**Instructions for the task:**
The expected output is every line below, reproduced exactly.

**Supplied data:**
-*-
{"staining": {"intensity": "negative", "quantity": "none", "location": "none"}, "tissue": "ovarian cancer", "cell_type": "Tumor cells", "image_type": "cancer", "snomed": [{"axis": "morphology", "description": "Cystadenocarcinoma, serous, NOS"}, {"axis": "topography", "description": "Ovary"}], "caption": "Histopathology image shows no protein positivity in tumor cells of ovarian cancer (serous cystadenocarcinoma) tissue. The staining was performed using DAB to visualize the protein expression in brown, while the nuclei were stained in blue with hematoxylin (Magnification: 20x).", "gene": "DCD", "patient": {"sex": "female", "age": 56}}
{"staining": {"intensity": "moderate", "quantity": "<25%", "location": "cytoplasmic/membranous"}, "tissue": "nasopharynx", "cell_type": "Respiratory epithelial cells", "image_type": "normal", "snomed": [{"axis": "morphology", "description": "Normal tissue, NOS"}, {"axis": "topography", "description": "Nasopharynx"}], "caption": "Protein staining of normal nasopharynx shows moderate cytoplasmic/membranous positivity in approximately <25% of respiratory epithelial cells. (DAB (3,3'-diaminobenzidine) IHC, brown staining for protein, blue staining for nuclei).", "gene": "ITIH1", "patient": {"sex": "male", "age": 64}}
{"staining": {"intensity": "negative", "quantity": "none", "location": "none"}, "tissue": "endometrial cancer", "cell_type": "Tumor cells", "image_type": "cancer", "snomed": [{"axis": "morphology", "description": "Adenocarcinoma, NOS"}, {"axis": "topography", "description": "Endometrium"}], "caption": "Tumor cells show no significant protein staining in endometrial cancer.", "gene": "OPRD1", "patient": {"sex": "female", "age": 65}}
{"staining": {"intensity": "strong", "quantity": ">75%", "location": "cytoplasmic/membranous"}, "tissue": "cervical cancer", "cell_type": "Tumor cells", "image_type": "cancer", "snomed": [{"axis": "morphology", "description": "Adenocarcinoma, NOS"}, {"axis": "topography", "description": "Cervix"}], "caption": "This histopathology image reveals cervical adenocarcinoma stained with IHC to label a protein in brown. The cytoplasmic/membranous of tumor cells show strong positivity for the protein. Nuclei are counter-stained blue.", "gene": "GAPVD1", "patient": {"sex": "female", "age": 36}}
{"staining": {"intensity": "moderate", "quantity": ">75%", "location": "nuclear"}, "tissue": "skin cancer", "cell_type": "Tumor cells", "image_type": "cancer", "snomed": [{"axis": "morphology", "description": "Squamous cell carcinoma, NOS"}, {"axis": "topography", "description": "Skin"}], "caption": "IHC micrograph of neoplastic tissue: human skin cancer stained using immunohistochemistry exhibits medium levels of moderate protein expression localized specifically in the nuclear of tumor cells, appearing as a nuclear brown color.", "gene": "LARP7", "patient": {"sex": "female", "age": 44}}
-*-
**Answer area:**
{"staining": {"intensity": "negative", "quantity": "none", "location": "none"}, "tissue": "ovarian cancer", "cell_type": "Tumor cells", "image_type": "cancer", "snomed": [{"axis": "morphology", "description": "Cystadenocarcinoma, serous, NOS"}, {"axis": "topography", "description": "Ovary"}], "caption": "Histopathology image shows no protein positivity in tumor cells of ovarian cancer (serous cystadenocarcinoma) tissue. The staining was performed using DAB to visualize the protein expression in brown, while the nuclei were stained in blue with hematoxylin (Magnification: 20x).", "gene": "DCD", "patient": {"sex": "female", "age": 56}}
{"staining": {"intensity": "moderate", "quantity": "<25%", "location": "cytoplasmic/membranous"}, "tissue": "nasopharynx", "cell_type": "Respiratory epithelial cells", "image_type": "normal", "snomed": [{"axis": "morphology", "description": "Normal tissue, NOS"}, {"axis": "topography", "description": "Nasopharynx"}], "caption": "Protein staining of normal nasopharynx shows moderate cytoplasmic/membranous positivity in approximately <25% of respiratory epithelial cells. (DAB (3,3'-diaminobenzidine) IHC, brown staining for protein, blue staining for nuclei).", "gene": "ITIH1", "patient": {"sex": "male", "age": 64}}
{"staining": {"intensity": "negative", "quantity": "none", "location": "none"}, "tissue": "endometrial cancer", "cell_type": "Tumor cells", "image_type": "cancer", "snomed": [{"axis": "morphology", "description": "Adenocarcinoma, NOS"}, {"axis": "topography", "description": "Endometrium"}], "caption": "Tumor cells show no significant protein staining in endometrial cancer.", "gene": "OPRD1", "patient": {"sex": "female", "age": 65}}
{"staining": {"intensity": "strong", "quantity": ">75%", "location": "cytoplasmic/membranous"}, "tissue": "cervical cancer", "cell_type": "Tumor cells", "image_type": "cancer", "snomed": [{"axis": "morphology", "description": "Adenocarcinoma, NOS"}, {"axis": "topography", "description": "Cervix"}], "caption": "This histopathology image reveals cervical adenocarcinoma stained with IHC to label a protein in brown. The cytoplasmic/membranous of tumor cells show strong positivity for the protein. Nuclei are counter-stained blue.", "gene": "GAPVD1", "patient": {"sex": "female", "age": 36}}
{"staining": {"intensity": "moderate", "quantity": ">75%", "location": "nuclear"}, "tissue": "skin cancer", "cell_type": "Tumor cells", "image_type": "cancer", "snomed": [{"axis": "morphology", "description": "Squamous cell carcinoma, NOS"}, {"axis": "topography", "description": "Skin"}], "caption": "IHC micrograph of neoplastic tissue: human skin cancer stained using immunohistochemistry exhibits medium levels of moderate protein expression localized specifically in the nuclear of tumor cells, appearing as a nuclear brown color.", "gene": "LARP7", "patient": {"sex": "female", "age": 44}}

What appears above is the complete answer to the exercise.